Last Evenings on Earth by Roberto Bolaño

This was confirmed by Jorge Herralde, who explained that Bolaño "aband For most of his early adulthood, Bolaño was a vagabond, living at one time or another in Chile, Mexico, El Salvador, France and Spain.

Last Evenings on Earth by Roberto Bolaño

In an interview Bolaño stated that he made this decision because he felt responsible for the future financial well-being of his family, which he knew he could never secure from the earnings of a poet. The interviews, all of which were completed during the writing of the gigantic 2666, also address Bolaño’s deepest personal concerns, from his domestic life and two young children to the realities of a fatal disease.For most of his early adulthood, Bolaño was a vagabond, living at one time or another in Chile, Mexico, El Salvador, France and Spain. (Explanatory notes on authors and titles that may be unfamiliar to English-language readers are included here.) Eliot or Virginia Woolf of Latin American letters.” As in all of Bolaño’s work, there is also wide-ranging discussion of the author’s many literary influences.

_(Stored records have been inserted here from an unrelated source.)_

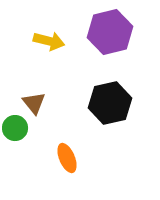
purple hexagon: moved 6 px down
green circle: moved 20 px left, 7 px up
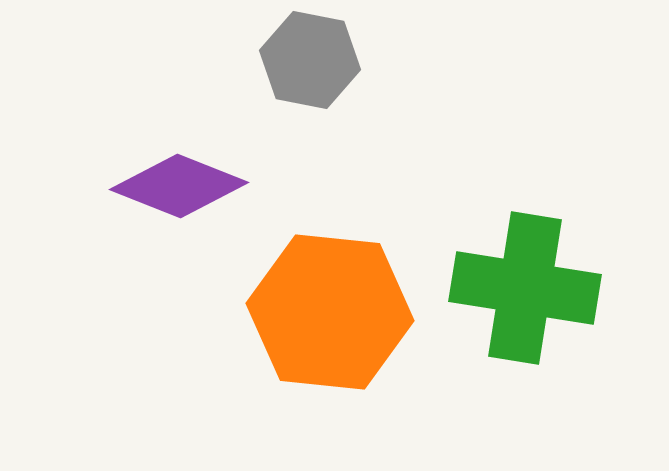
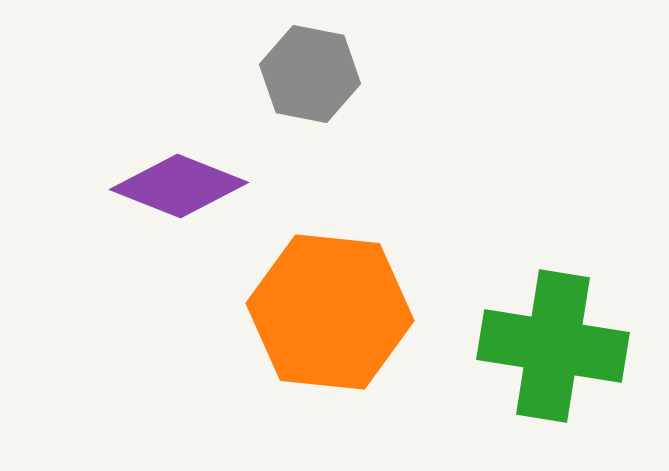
gray hexagon: moved 14 px down
green cross: moved 28 px right, 58 px down
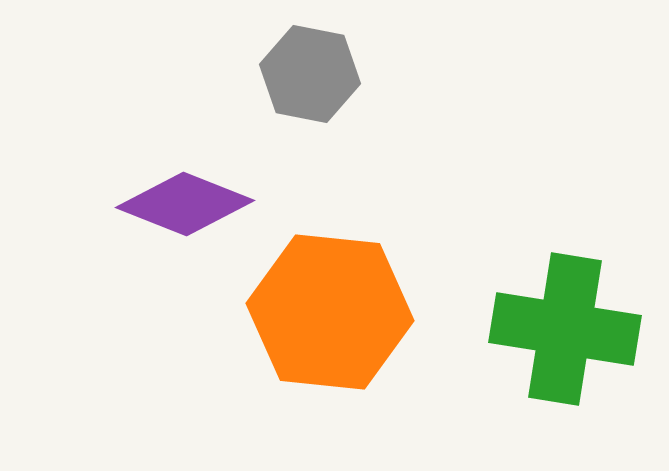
purple diamond: moved 6 px right, 18 px down
green cross: moved 12 px right, 17 px up
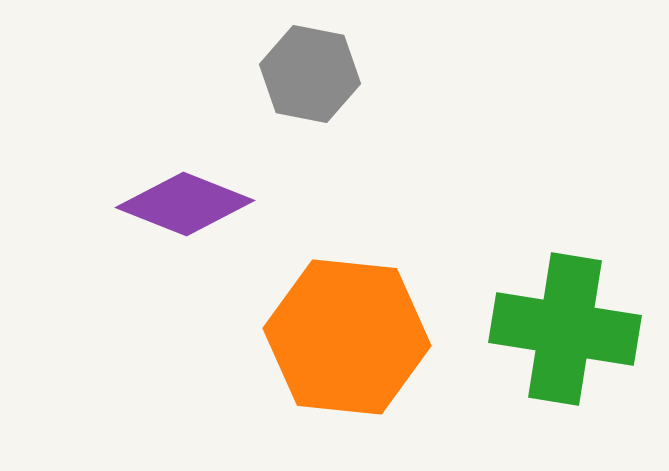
orange hexagon: moved 17 px right, 25 px down
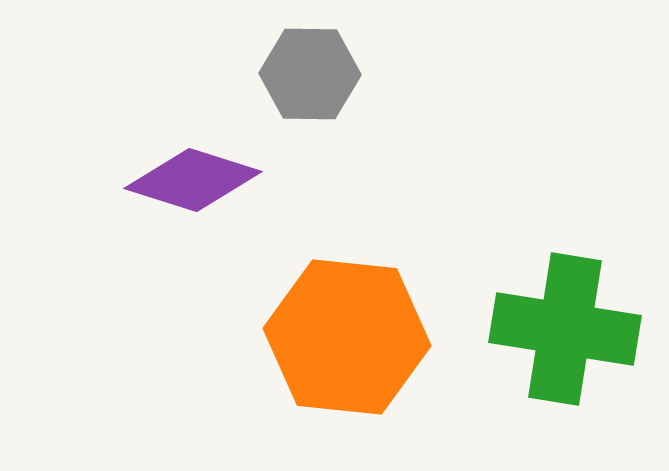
gray hexagon: rotated 10 degrees counterclockwise
purple diamond: moved 8 px right, 24 px up; rotated 4 degrees counterclockwise
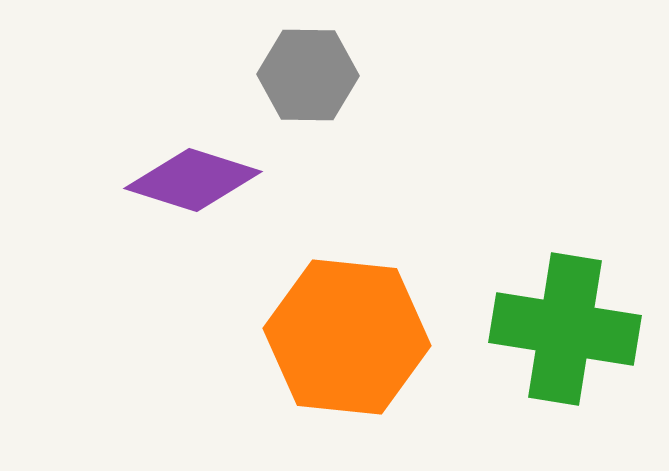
gray hexagon: moved 2 px left, 1 px down
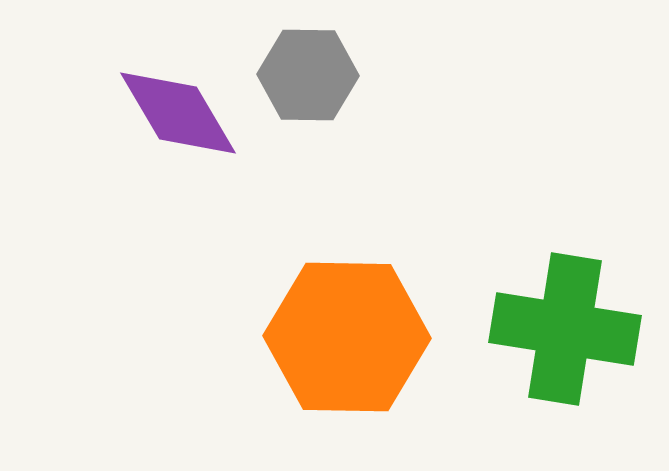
purple diamond: moved 15 px left, 67 px up; rotated 42 degrees clockwise
orange hexagon: rotated 5 degrees counterclockwise
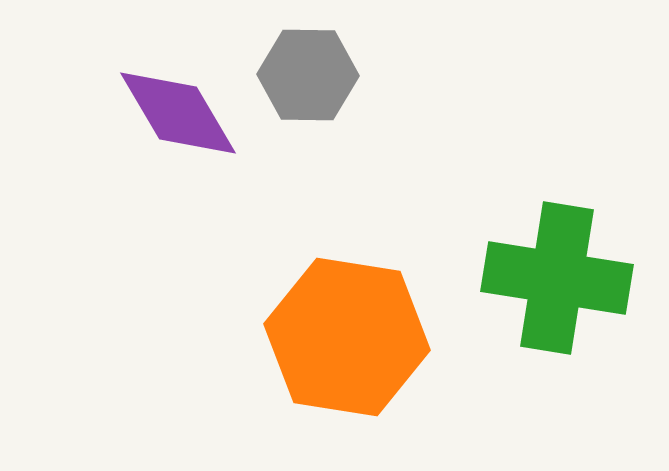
green cross: moved 8 px left, 51 px up
orange hexagon: rotated 8 degrees clockwise
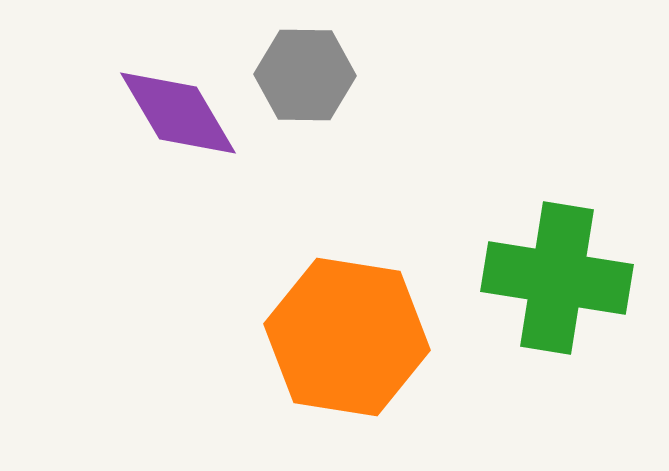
gray hexagon: moved 3 px left
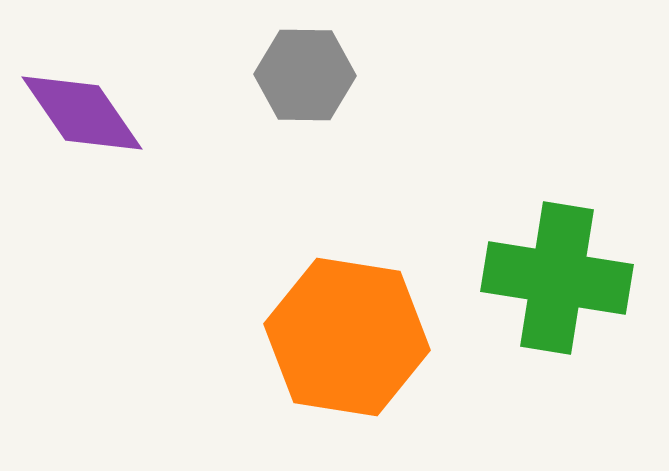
purple diamond: moved 96 px left; rotated 4 degrees counterclockwise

Translated for the first time into English by Sybil Perez, Bolaño’s final interview is accompanied by a collection of conversations with reporters stationed throughout Latin America, providing a rich context for the work of the writer who, according to essayist Marcela Valdes, is “a T.S. With the release of Roberto Bolaño’s The Savage Detectives in 1998, journalist Monica Maristain discovered a writer “capable of befriending his readers.” After exchanging several letters with Bolaño, Maristain formed a friendship of her own, culminating in an extensive interview with the novelist about truth and consequences, an interview that turned out to be Bolaño’s last.